Thursday 5 April 2018

I am traveling in rags. I've been under glass for many months. The evening was consumed, then drowned. A SECOND SKIN, THAT TRACES THE PATH OF CONSCIOUSNESS.

Thursday 5 January 2012

The hare.

The act of looking is never innocent. I am thinking about the act of seeing. I am preoccupied with the gaze. My gaze. The gaze directed at me. Discrete individuals I've met. Everything is represented uniformly: the black cat, the paleness of my legs, the hare hanging from the ropes on my balcony. We will not speak of eating, of tasting now, as it is only sight that concerns me today: the absent condition.

Wednesday 5 October 2011

New dawn fades

When she smiled, she raised a hand up to her breast, palm upward with her rings scintillating downward, while she gazed at her companions in apparent amazement. The hand then traveled from her bosom to envelope the valley under her high cheekbone. With downcast eyes she allowed the smile a slow but controlled retreat, as if her lips, that were very red indeed, needed some time to return to their normal stance, lest they be damaged in the process.

Tuesday 26 July 2011

Winter molar

I sometimes return to my own blog with the feeling of wonder you get when opening a dusty box in the back of the closet.

No, it's like - a molar in the back of my mouth, that I'm totally unaware of and only my dentist reminds me to take care of it.

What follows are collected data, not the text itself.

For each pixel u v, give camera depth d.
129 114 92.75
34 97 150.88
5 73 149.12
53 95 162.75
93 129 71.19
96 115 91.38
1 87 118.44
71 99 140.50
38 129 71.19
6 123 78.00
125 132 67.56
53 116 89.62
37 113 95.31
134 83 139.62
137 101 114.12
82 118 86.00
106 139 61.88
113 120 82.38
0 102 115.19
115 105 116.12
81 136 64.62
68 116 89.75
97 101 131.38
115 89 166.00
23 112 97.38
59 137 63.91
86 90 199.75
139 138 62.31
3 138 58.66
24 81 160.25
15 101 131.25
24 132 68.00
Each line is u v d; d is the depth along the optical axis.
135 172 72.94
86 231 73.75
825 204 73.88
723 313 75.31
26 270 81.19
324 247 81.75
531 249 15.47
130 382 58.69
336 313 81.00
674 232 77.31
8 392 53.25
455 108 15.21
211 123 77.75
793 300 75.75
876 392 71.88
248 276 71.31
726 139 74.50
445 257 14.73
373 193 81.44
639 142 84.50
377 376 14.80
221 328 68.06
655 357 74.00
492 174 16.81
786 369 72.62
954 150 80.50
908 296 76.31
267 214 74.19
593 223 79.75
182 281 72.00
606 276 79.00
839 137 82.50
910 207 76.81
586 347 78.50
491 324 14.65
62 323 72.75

No, it's like - a handful of crumpled shopping lists in the pocket of a winter coat. My blog posts are like shopping lists to me.

Wednesday 21 April 2010

I see myself under water, blue and twisted, sucked into the mud, soiled and wounded and with my eyes I follow my corpse as it swells and breaks free, floats to the surface. It gets stuck on the hull of a boat, that drags it along over mud and rocks.

Reiteration.

I've been in absolute darkness for the last fourteen days. My eyes are not healing well. I'm so alone it's maddening. Today, I got op with a aching pressure above my sick eye and my head is heavy from lack of sleep. Now that I've moved myself, like everyday, to my dark study, I can feel through the double curtains that it's cold, wet and dreary outside. The wind is tugging at the shutters and blows a melancholy tune down my chimney. With every gust of wind, the rain clatters against the windows.
I try to evoke some of the cheerfulness that I lack, in my cat, and lure her with a peace of string; but she retreats to her warm basket near the radiator. She's cold and sad like I am.

Friday 3 July 2009

It's not a sexual thing

I'm into girls lately. This morning, as I was on my bike to work, I noticed this woman riding in front of me. It's a very hot summer, she was dressed lightly, in a skirt of some metallic fabric, and a tight red top. She had big boobies, that fascinated me, because of their calm, majestic sway, going from left to right as she rode her bike. I can easily understand why men are so mollified by boobs. The sight of them was just plain beautiful. Even though I never got to see her face, I loved her instantly. It's not a sexual thing. I'm just really into girls lately.